To this end, Toyota is moving beyond the basic hybrid-electric concept by introducing the 2012 Prius PHV, or “plug-in hybrid vehicle.” Before the 2012 models go on sale, Toyota is running a global demonstration program, delivering 600 Prius PHVs with new lithium-ion battery technology to key partners worldwide. In the U.S., Toyota is placing 150 Prius PHVs in the hands of various utilities and government agencies including San Diego Gas and Electric and Syracuse University.

It’s important to note that these vehicles are not prototypes but regular production vehicles, although there may be some changes by the time the PHV is generally available, including a newer battery pack.

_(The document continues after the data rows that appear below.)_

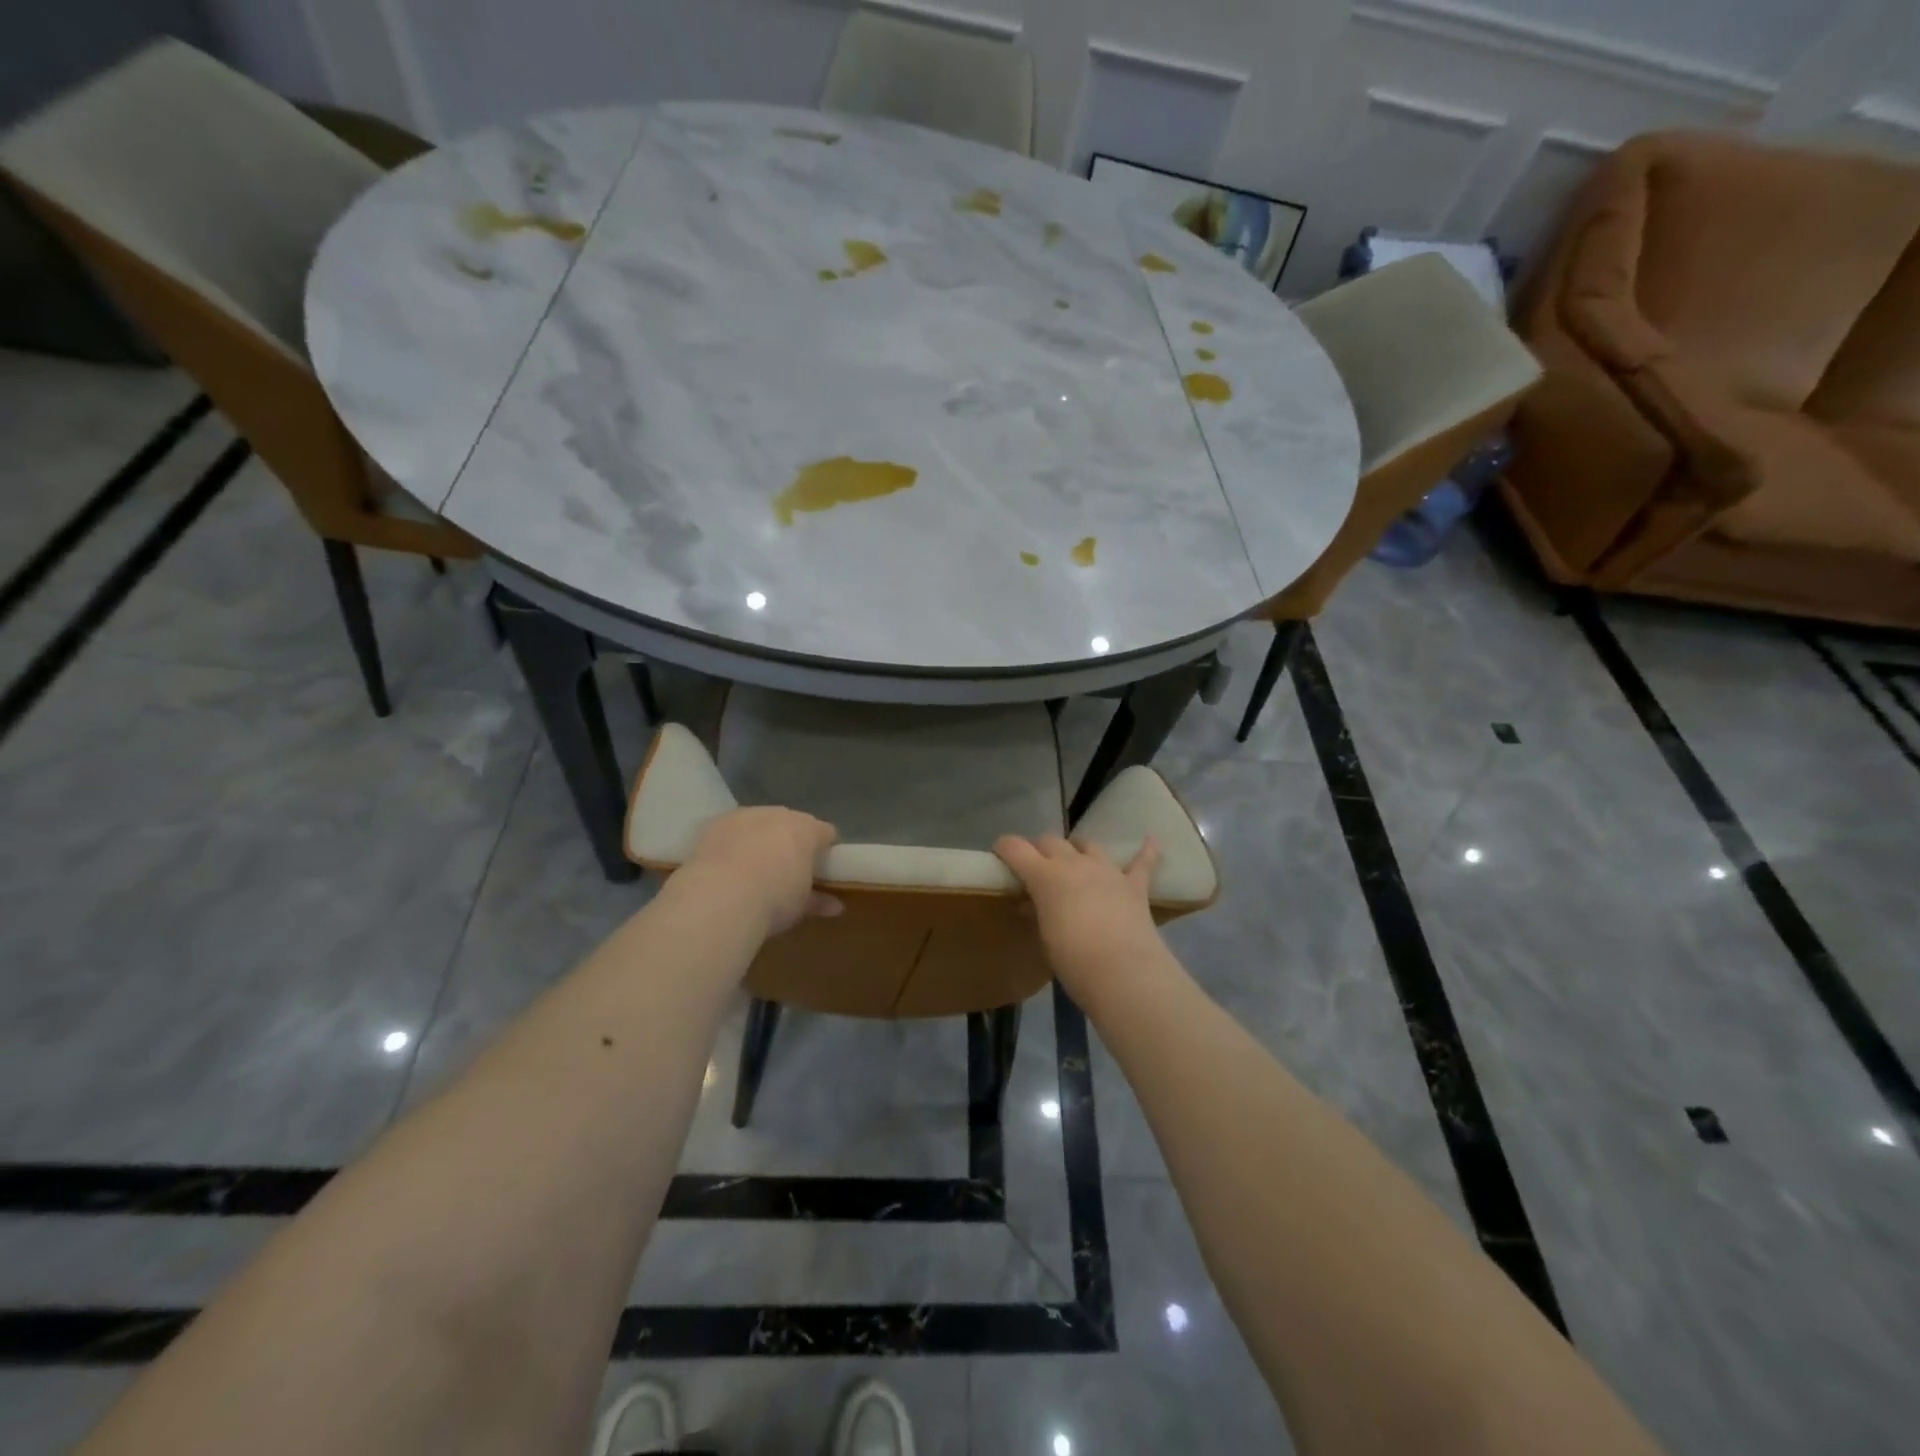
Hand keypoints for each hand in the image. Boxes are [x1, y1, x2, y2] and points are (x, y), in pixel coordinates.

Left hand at [682, 807, 841, 935]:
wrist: (720, 896)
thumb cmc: (774, 899)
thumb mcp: (801, 906)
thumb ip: (818, 901)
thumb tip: (835, 906)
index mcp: (806, 829)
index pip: (825, 833)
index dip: (825, 850)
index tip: (821, 870)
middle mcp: (777, 814)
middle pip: (790, 824)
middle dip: (790, 843)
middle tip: (786, 870)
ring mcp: (744, 816)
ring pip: (758, 824)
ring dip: (759, 840)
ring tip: (752, 869)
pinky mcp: (713, 824)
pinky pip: (729, 831)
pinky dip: (731, 845)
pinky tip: (725, 867)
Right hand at [993, 834, 1165, 993]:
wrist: (1124, 973)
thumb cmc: (1073, 960)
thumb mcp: (1044, 937)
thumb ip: (1037, 912)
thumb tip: (1031, 904)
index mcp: (1045, 875)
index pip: (1016, 848)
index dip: (1004, 848)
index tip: (999, 855)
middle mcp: (1075, 863)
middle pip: (1051, 841)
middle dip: (1039, 850)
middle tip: (1034, 869)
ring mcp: (1107, 871)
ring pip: (1088, 845)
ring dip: (1077, 849)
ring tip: (1073, 860)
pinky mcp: (1134, 886)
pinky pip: (1142, 862)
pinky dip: (1145, 851)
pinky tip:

Toyota hopes to gather real-world data from deployment in these fleets, presumably to address such questions as to whether the 13-mile electric only mode is sufficient, not enough, or more than sufficient for real-world driving.

We recently had a chance to spend a week with a Blue Mica Metallic Prius PHV and there is no question that Toyota has upped the ante in the fuel economy race.

One of the first things one notices about the PHV is the large door in the left front fender where the connector resides (it has a fairly large icon of a plug on it, perhaps to make it clear that one should mistake it for the gas tank, although the power plug resembles a pump nozzle). Other differences are minor. The mirrors, door handles, and tailgate are painted silver, and there are “Plug-In Hybrid” nameplates on the doors. Inside, the PHV has a few additional display modes and the cargo floor is slightly higher to accommodate the PHV’s larger battery pack.

The battery, of course, is key. Instead of the Prius’ nickel-metal hydride battery pack, the PHV comes with a heavier and more costly 3.6 V lithium-ion pack. The new battery allows owners to charge the battery directly from a household electrical outlet (110 V) in three hours (using a 220 V outlet takes 90 minutes). It is also able to withstand the large swings that charge-depleting operation (i.e. large swings in charge/discharge) that result from extended EV mode operation. The lithium-ion batteries also have a higher energy density, which means that you can use more of its rated capacity than with nickel-metal hydride batteries.

While I’ve charged numerous electronic devices ranging from notebooks to mobile phones, I had never charged a car before. It was, however, a non-event and ultimately didn’t require much more effort than what one would indeed do with one’s laptop. There’s even an indicator light on top of the dashboard that lets you know it’s charging.

Once charged, the Prius is capable of travelling 13 miles on batteries alone, which is a tremendous increase over its standard range. (Once the battery power has been depleted, the car defaults to its traditional hybrid-electric mode.)

If driven with care, the Prius PHV can reach 62 mph (100 km/h) on electricity alone. I found this to be somewhat tricky as I tend to have a lead foot when it comes to the accelerator pedal. As a result, the gas engine tended to cycle on consistently before 62 mph.

Unfortunately, even my lead foot doesn’t help with acceleration. The Prius PHV moves from 0-60 mph in 11.3 seconds, compared to the standard model’s 9.8 seconds. But the Prius has never been about raw speed. The Prius has always been all about being economical and it does that very well.

In terms of mileage, it’s clear that the Prius PHV excels here and it’s equally clear why the EPA is having trouble coming up with a fuel economy rating system that makes sense.